Accade che dove lavoro in questo periodo, in periferia di Milano, ci sia, molto vicino a uffici di società blasonate, un campo nomadi. Non so se siano rom o altro. So che vivono lì, in tende e capanne improvvisate, a volte dormono nelle loro auto con targa francese. Il posto che occupano è una proprietà privata, immagino, con capannoni ormai demoliti e parzialmente rimossi. Sono presenti numerosi detriti, sterpaglie ed erbacce, qualche albero non curato. In mezzo a tutto questo, tanta spazzatura: bottiglie di plastica, valige svuotate, pneumatici, stracci e tanto altro. E topi.

Questa famiglia ha anche un bambino di circa quattro anni, con una vistosa deformazione sul labbro superiore. (Una ferita?)

Vivono lì, in mezzo alla sporcizia, al freddo e umido d’inverno, all’afa d’estate. Bruciano legna per scaldarsi, ma anche spazzatura, plastica. L’odore acro e nauseabondo è inconfondibile.
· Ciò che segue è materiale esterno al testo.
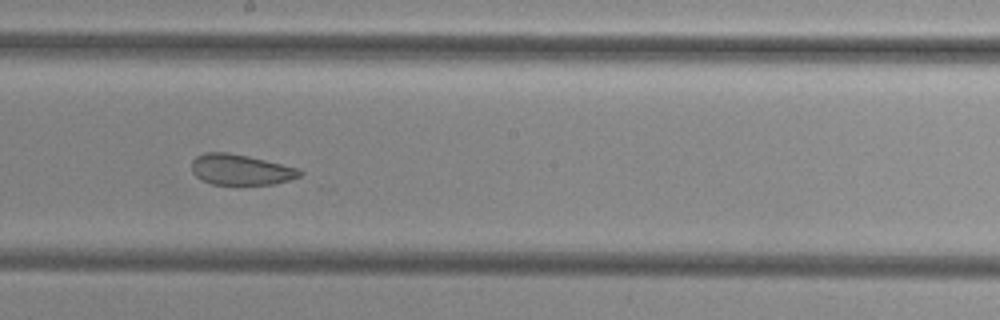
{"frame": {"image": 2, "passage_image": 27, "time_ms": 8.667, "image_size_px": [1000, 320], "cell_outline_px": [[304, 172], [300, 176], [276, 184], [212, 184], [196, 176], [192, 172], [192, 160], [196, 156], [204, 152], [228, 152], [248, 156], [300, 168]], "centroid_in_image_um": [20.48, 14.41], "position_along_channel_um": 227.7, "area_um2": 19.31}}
Lì vicino c’è vicino un semaforo molto trafficato e chiedono l’elemosina. Deve essere molto redditizio, perché periodicamente vengono evacuati, con grande spiegamento di forze dell’ordine e, se non ho capito male, anche di civili con il compito di trovar loro una sistemazione. Dopo una settimana sono ancora lì, rimettono insieme le loro tende e ricominciano a chiedere l’elemosina. È sicuramente un posto ambito, scelto e cercato. I topi, la sporcizia, il freddo, la mancanza di servizi igienici sono solo un nostro problema.

In questa piccola tragedia metropolitana ci sono, oltre ai topi, numerosi gatti. (Ora i topi sono molti di meno, in effetti.) E dove ci sono i gatti ci sono le gattare. Capita di vedere donne ben messe, alla mattina quando entro o alla sera quando esco dall’ufficio, portare cibo e assistenza ai gatti, ignorando completamente le persone 20 metri più in là.

Io sinceramente non so cosa pensare. Posti a Milano per farsi aiutare non mancano. Sicuramente esistono posti abbandonati migliori di quello per accamparsi. Dubito anche che questi nomadi vogliano farsi aiutare. A far che poi? Non sembra abbiano considerato altro che chiedere l’elemosina al semaforo. Vedo che mangiano e un vicino cantiere gli fornisce acqua potabile. Non chiedono altro, apparentemente.

Una cosa però sento che stona parecchio: portare da mangiare ai gatti e ignorare gli uomini. O forse è la stessa cosa del mio passare silenzioso davanti a loro?